Recensie: De oorsprong van (bijna) alles, New Scientist

Wat een ontzettend leuk boek heb ik al wekenlang op mijn boekenplank liggen. De oorsprong van (bijna) alles, geschreven door de redactie van het populair-wetenschappelijk tijdschrift New Scientist. Een boek voor wie houdt van een semi-wetenschappelijk boek. Een boek over de oorsprong van alles, hoewel, alles? Dat is wel heel erg veel. Nu ja, het zet in bij de oorsprong van het heelal en drijft je vervolgens langzaam maar zeker voort in de richting van een recente uitvinding: de geschiedenis van het internet. 

Niemand minder dan de beroemde wetenschapper Stephen Hawking (onder andere bekend door zijn boek Een korte geschiedenis van de tijd) schreef speciaal voor de Nederlandse editie het voorwoord in De oorsprong van (bijna) alles. Hij zet in bij het Boshongo-volk uit Centraal-Afrika. Volgens dat volk was er vóór ons alleen duisternis, water en de grote god Bumba. Op een dag had Bumba last van zijn maag en braakte de zon uit. De zon verdampte wat van het water en er bleef land over. Helaas, de buikpijn duurde voort en de arme Bumba braakte nog wat zaken uit: de maan, de sterren, het luipaard, de krokodil, de schildpad en tenslotte de mens.

Een zin verder en we belanden bij een heel ander verklaringskader: de wetenschap. De ontdekking van de uitdijing van het heelal bleek van van de belangrijkste ontdekkingen ooit. Het heelal dijt nog altijd uit, maar hier en daar blijven kleine lokale variaties over. Daaruit ontstaan en ontstonden sterrenstelsels, sterren en zonnestelsels. En daarmee belanden we bij het eerste hoofdstuk in De oorsprong van (bijna) alles. Het hoofdstuk over hoe het allemaal is begonnen.

In dit eerste hoofdstuk wordt gezocht naar het ultieme begin, de zogenaamde oerknal. In een kader worden alternatieve verklaringen verkend, maar die resulteren in een nog lastiger te begrijpen theorie: dat het heelal helemaal geen begin had.

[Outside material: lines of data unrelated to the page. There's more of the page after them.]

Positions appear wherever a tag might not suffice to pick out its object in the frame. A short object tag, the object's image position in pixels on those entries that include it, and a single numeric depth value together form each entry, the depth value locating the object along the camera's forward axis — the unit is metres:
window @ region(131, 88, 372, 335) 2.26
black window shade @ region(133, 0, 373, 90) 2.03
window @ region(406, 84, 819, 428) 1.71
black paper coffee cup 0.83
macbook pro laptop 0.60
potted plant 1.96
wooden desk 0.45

Nog moeilijker te begrijpen dan dat het heelal uit het niets is ontstaan. Maar ook de vraag naar hoe je iets krijgt uit niets komt ter sprake. In heel begrijpelijke taal trouwens. Je moet natuurlijk wel een beetje gewend zijn aan populair-wetenschappelijke taal. Ben je dat, dan leest De oorsprong van (bijna) alles als een trein.

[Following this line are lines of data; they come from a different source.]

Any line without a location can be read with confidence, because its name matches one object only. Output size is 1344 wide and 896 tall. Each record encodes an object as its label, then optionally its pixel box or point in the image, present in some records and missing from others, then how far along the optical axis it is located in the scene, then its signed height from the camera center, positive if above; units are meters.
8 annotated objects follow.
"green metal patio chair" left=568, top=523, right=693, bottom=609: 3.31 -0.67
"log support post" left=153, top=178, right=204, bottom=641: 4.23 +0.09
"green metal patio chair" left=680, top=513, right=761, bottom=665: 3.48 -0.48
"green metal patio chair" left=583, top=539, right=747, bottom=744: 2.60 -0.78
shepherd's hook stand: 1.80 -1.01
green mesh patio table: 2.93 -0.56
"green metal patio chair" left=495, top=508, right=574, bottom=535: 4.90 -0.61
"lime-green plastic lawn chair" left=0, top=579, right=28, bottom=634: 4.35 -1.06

Elk hoofdstuk is een vraag. Waaruit bestaat materie? Waar komen meteorieten vandaan? Waarom heeft de aarde land en zee? Waarom heeft de aarde een lekker luchtje? Hoe heeft complex leven zich ontwikkeld? Krijg overigens niet de verkeerde indruk dat De oorsprong van (bijna) alles louter over natuurkundige, astronomische en geologische zaken handelt. Gaandeweg het boek komt onze eigen leefwereld steeds dichterbij. En dat mondt dan weer uit in vragen als: Waarom maken we vrienden? Wanneer zijn we goden gaan aanbidden? Hoe klonk de eerste muziek? Hoe hebben we niets ontdekt? Om in het laatste hoofdstuk weer verder te kijken dan onze eigen wereldbol: Hoe hebben we de ruimte veroverd?

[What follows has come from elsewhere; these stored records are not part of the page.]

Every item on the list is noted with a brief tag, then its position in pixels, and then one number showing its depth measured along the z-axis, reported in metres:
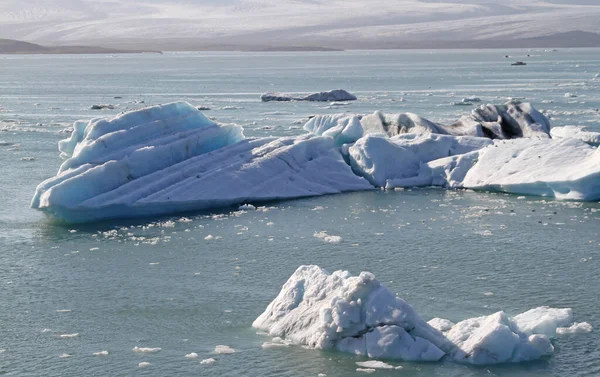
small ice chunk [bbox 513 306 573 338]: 19.45
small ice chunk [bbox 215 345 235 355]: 18.81
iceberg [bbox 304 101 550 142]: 43.12
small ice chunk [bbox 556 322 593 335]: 19.70
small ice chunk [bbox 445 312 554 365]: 17.97
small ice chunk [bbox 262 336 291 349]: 18.91
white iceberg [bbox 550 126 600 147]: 41.25
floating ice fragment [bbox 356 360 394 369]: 17.77
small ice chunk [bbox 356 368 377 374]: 17.59
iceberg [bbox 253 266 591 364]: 18.03
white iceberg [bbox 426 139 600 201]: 34.41
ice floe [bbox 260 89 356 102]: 82.50
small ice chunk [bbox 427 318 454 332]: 19.33
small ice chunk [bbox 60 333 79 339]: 20.25
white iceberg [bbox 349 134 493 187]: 38.84
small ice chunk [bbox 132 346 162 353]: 19.12
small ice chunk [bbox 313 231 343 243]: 29.22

Ik heb De oorsprong van (bijna) alles met buitengewoon veel plezier gelezen. Of beter gezegd: ik blijf er met veel plezier in lezen. Want om dit boek nu in ene keer achter elkaar uit te lezen… Ik geef de voorkeur aan een gespreide lezing. Telkens een hoofdstuk dat ik interessant vind. Zo ontdek je nog eens iets. Kleurige schema’s en tekeningen brengen lucht en overzicht in de wetenschap. De kaders in de hoofdstukken beschrijven interessante doordenkertjes. In het hoofdstuk Wat was de eerste gekookte maaltijd? wordt in het kader bijvoorbeeld stilgestaan bij de Maillardreactie. De reactie tussen suikers en amonozuren die de bruine componenten produceert die vlees, toost, koekjes en gefrituurd eten zo heerlijk maken. De auteurs voegen er maar een toe: het gekke is dat deze reactie het eten, en vooral vlees, minder verteerbaar maakt. Het vernietigt bovendien voedingsstoffen en produceert allerlei kankerverwekkende stoffen. En toch houden wij mensen ervan. En mensapen ook.

Eet smakelijk en veel leesplezier met De oorsprong van (bijna) alles.